▶ EXERCISE GOAL
Show, in full, each line of the data that contains "CROSS".

▶ RECORDS SUPPLIED
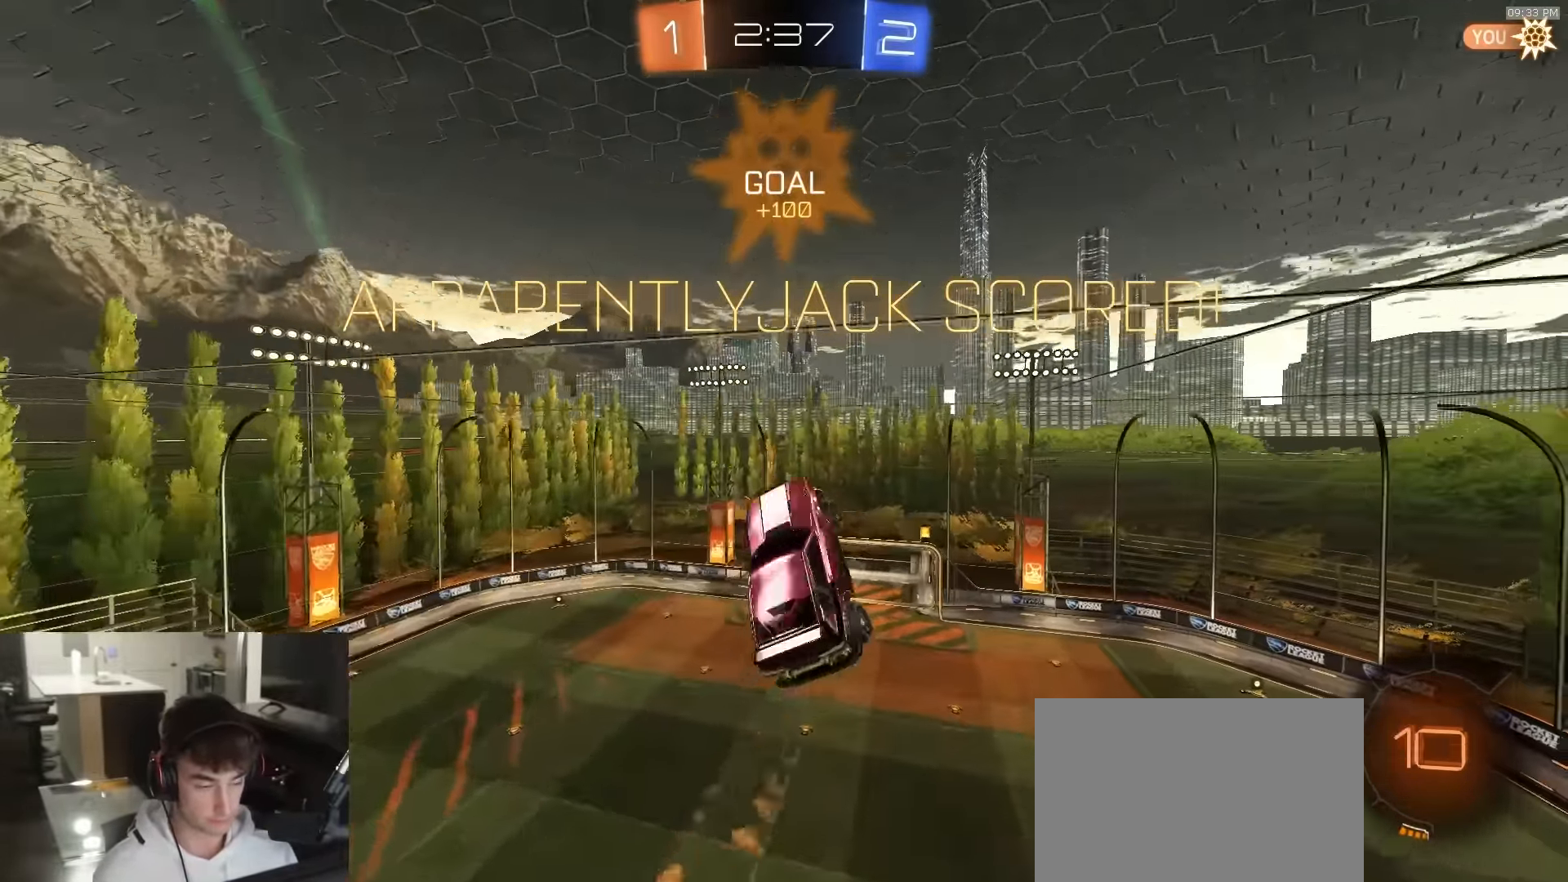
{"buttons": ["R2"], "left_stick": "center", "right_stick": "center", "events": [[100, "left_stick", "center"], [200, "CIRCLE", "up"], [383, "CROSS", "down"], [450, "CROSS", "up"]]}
==
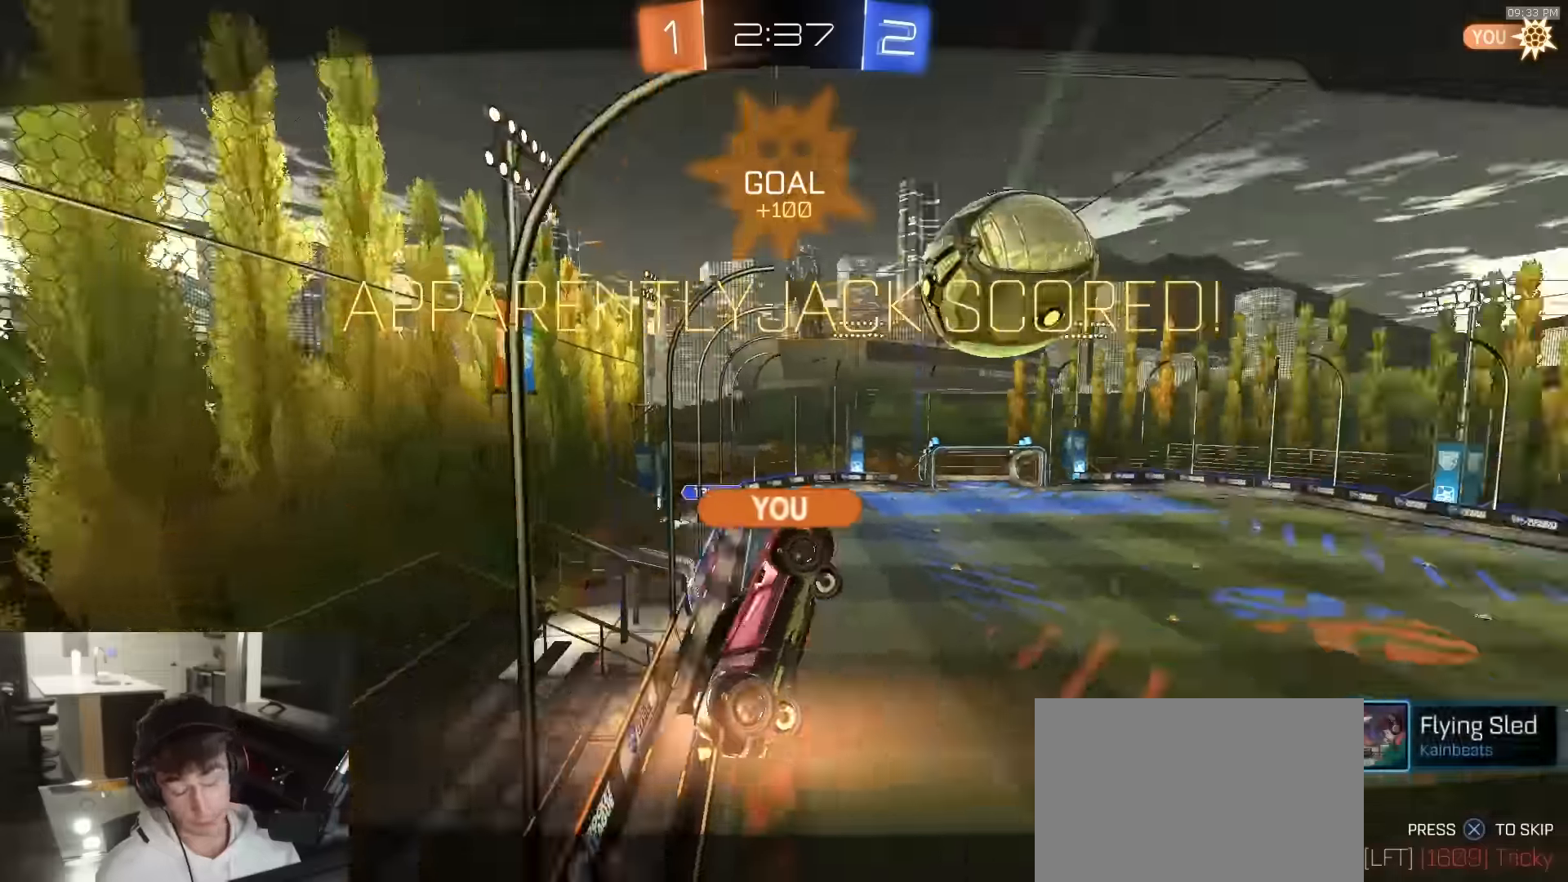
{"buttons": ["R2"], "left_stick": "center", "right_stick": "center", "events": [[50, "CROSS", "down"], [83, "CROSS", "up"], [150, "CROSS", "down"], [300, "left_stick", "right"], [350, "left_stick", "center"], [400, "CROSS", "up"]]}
...
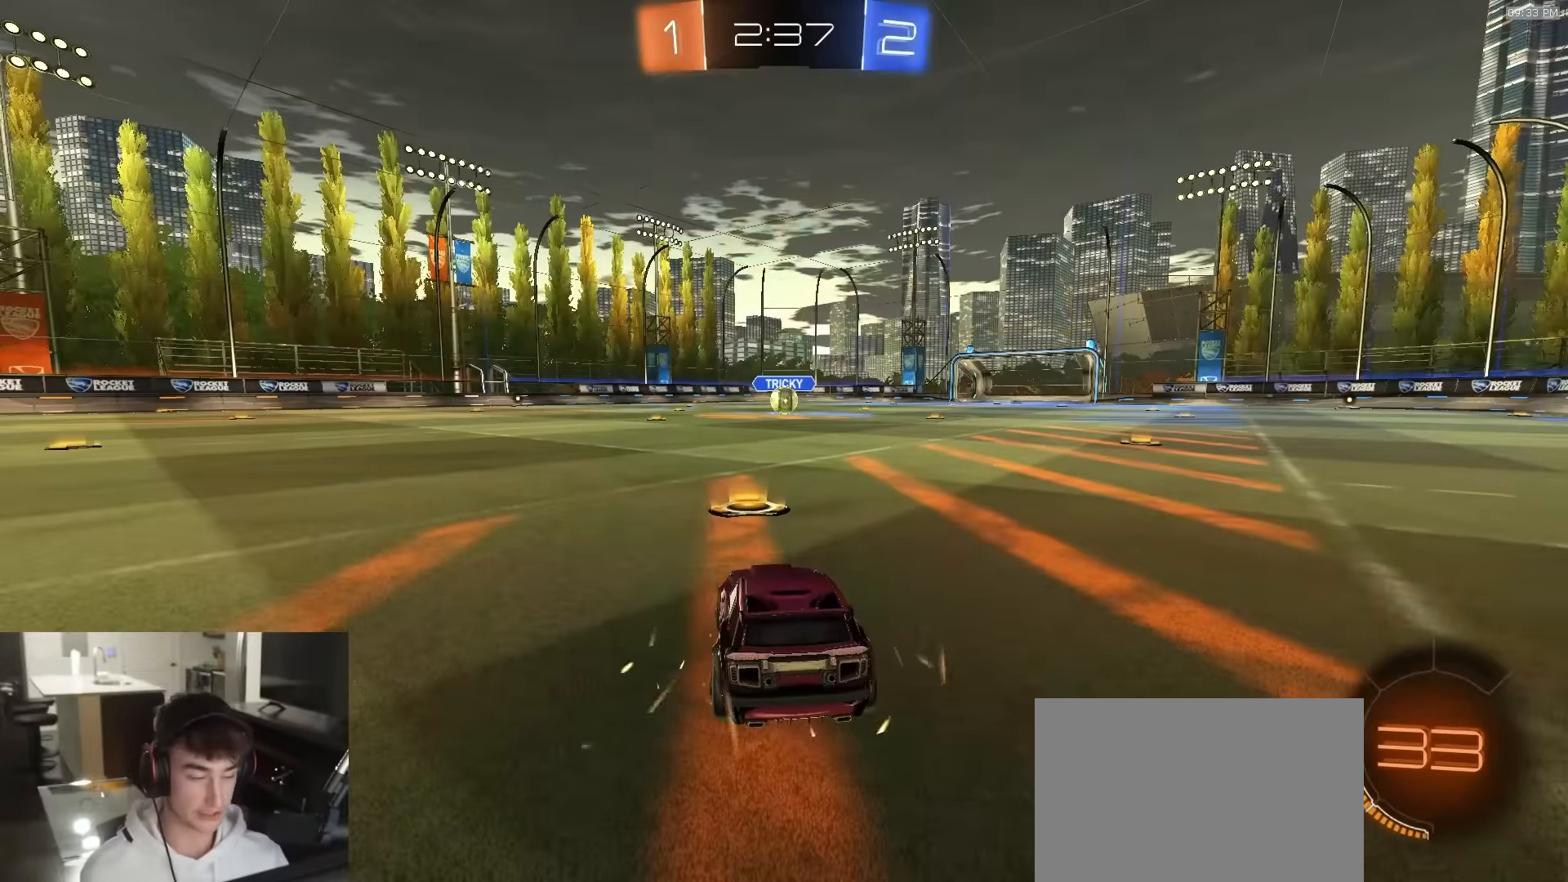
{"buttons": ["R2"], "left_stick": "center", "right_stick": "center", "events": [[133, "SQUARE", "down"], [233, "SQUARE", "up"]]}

▶ RESPONSE
{"buttons": ["R2"], "left_stick": "center", "right_stick": "center", "events": [[100, "left_stick", "center"], [200, "CIRCLE", "up"], [383, "CROSS", "down"], [450, "CROSS", "up"]]}
{"buttons": ["R2"], "left_stick": "center", "right_stick": "center", "events": [[50, "CROSS", "down"], [83, "CROSS", "up"], [150, "CROSS", "down"], [300, "left_stick", "right"], [350, "left_stick", "center"], [400, "CROSS", "up"]]}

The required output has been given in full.